• **What the task asks**:
Count the lines in the material below that contain the word "spreadsheet" and give the number alone.

• **Data for review**:
_ _ _ _

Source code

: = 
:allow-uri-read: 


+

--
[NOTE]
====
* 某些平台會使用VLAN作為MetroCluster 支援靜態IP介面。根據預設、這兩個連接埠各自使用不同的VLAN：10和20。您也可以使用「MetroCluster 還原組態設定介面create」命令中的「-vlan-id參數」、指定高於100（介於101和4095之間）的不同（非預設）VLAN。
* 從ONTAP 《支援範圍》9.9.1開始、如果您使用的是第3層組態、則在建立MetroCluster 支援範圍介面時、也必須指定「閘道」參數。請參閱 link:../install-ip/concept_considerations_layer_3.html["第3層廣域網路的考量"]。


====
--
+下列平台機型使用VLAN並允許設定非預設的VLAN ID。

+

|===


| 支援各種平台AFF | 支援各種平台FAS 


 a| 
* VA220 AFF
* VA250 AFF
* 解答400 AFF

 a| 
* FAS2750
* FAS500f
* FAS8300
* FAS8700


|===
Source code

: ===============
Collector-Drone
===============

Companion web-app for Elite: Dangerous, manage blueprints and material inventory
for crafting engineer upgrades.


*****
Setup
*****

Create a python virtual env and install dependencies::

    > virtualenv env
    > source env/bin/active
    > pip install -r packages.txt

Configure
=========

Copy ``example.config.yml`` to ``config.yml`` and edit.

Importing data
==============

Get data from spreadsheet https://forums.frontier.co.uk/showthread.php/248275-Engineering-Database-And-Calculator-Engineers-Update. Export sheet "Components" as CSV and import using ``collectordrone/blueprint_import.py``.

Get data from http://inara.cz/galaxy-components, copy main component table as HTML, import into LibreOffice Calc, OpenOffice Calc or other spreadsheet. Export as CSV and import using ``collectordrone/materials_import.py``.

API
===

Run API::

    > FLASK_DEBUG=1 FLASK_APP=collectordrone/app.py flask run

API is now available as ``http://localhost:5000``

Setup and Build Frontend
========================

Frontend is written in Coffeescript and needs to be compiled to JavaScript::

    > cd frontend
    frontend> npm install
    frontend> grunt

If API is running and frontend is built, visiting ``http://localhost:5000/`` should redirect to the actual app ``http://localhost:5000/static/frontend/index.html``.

_ _ _ _

• **Result below**:
2